• [Problem requirements] Write out every line of text in the material below without changing a character, and leave the pictures out of your answer.

▬▬▬▬▬▬

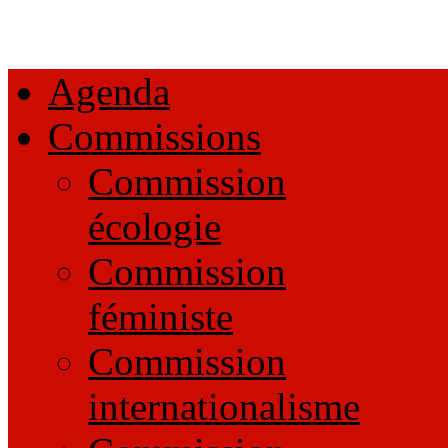
Agenda
Commissions
Commission
écologie
Commission
féministe
Commission
internationalisme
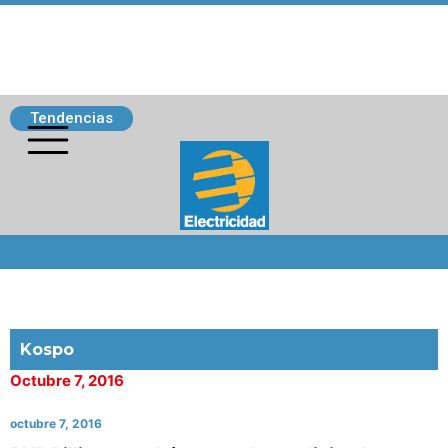
Tendencias
Siguenos
Kospo
Octubre 7, 2016
octubre 7, 2016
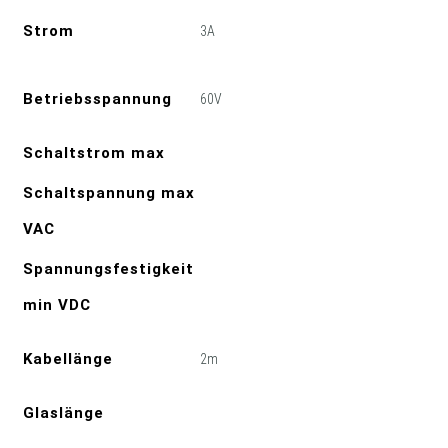
Strom
3A
Betriebsspannung
60V
Schaltstrom max
Schaltspannung max
VAC
Spannungsfestigkeit
min VDC
Kabellänge
2m
Glaslänge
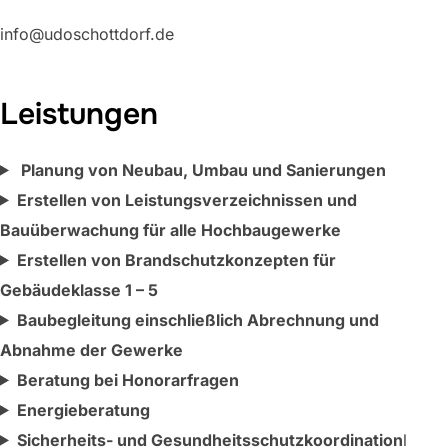
info@udoschottdorf.de
Leistungen
Planung von Neubau, Umbau und Sanierungen
Erstellen von Leistungsverzeichnissen und
Bauüberwachung für alle Hochbaugewerke
Erstellen von Brandschutzkonzepten für
Gebäudeklasse 1 – 5
Baubegleitung einschließlich Abrechnung und
Abnahme der Gewerke
Beratung bei Honorarfragen
Energieberatung
Sicherheits- und Gesundheitsschutzkoordination
l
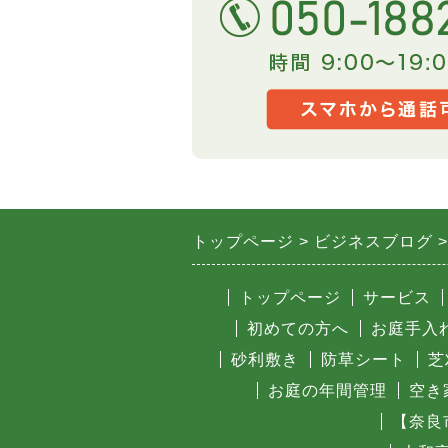
トップページ
ビジネスブログ
トップページ
サービス
初めての方へ
お庭手入
砂利敷き
防草シート
芝
お庭の年間管理
空き
【奈良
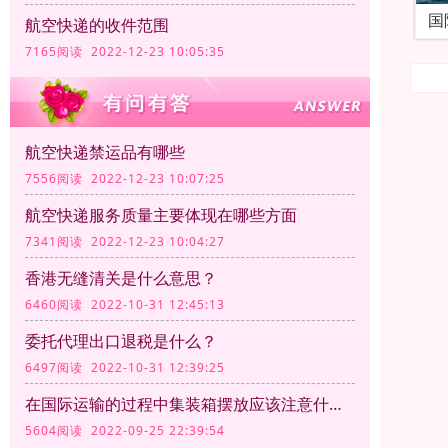
国
航空快递的收件范围
7165阅读 2022-12-23 10:05:35
航空快递禁运品有哪些
7556阅读 2022-12-23 10:07:25
航空快递服务质量主要体现在哪些方面
7341阅读 2022-12-23 10:04:27
香港无缝清关是什么意思？
6460阅读 2022-10-31 12:45:13
委托代理出口退税是什么？
6497阅读 2022-10-31 12:39:25
在国际运输的过程中集装箱摆放应该注意什么？
5604阅读 2022-09-25 22:39:54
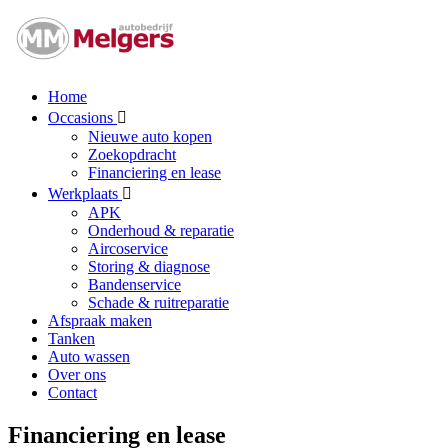
Home
Occasions
Nieuwe auto kopen
Zoekopdracht
Financiering en lease
Werkplaats
APK
Onderhoud & reparatie
Aircoservice
Storing & diagnose
Bandenservice
Schade & ruitreparatie
Afspraak maken
Tanken
Auto wassen
Over ons
Contact
Financiering en lease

▬▬▬▬▬▬

• [Task response]
Agenda
Commissions
Commission
écologie
Commission
féministe
Commission
internationalisme
Tendencias
Siguenos
Kospo
Octubre 7, 2016
octubre 7, 2016
Strom
3A
Betriebsspannung
60V
Schaltstrom max
Schaltspannung max
VAC
Spannungsfestigkeit
min VDC
Kabellänge
2m
Glaslänge
info@udoschottdorf.de
Leistungen
Planung von Neubau, Umbau und Sanierungen
Erstellen von Leistungsverzeichnissen und
Bauüberwachung für alle Hochbaugewerke
Erstellen von Brandschutzkonzepten für
Gebäudeklasse 1 – 5
Baubegleitung einschließlich Abrechnung und
Abnahme der Gewerke
Beratung bei Honorarfragen
Energieberatung
Sicherheits- und Gesundheitsschutzkoordination
l
トップページ
ビジネスブログ
トップページ
サービス
初めての方へ
お庭手入
砂利敷き
防草シート
芝
お庭の年間管理
空き
【奈良
国
航空快递的收件范围
7165阅读 2022-12-23 10:05:35
航空快递禁运品有哪些
7556阅读 2022-12-23 10:07:25
航空快递服务质量主要体现在哪些方面
7341阅读 2022-12-23 10:04:27
香港无缝清关是什么意思？
6460阅读 2022-10-31 12:45:13
委托代理出口退税是什么？
6497阅读 2022-10-31 12:39:25
在国际运输的过程中集装箱摆放应该注意什么？
5604阅读 2022-09-25 22:39:54
Home
Occasions
Nieuwe auto kopen
Zoekopdracht
Financiering en lease
Werkplaats
APK
Onderhoud & reparatie
Aircoservice
Storing & diagnose
Bandenservice
Schade & ruitreparatie
Afspraak maken
Tanken
Auto wassen
Over ons
Contact
Financiering en lease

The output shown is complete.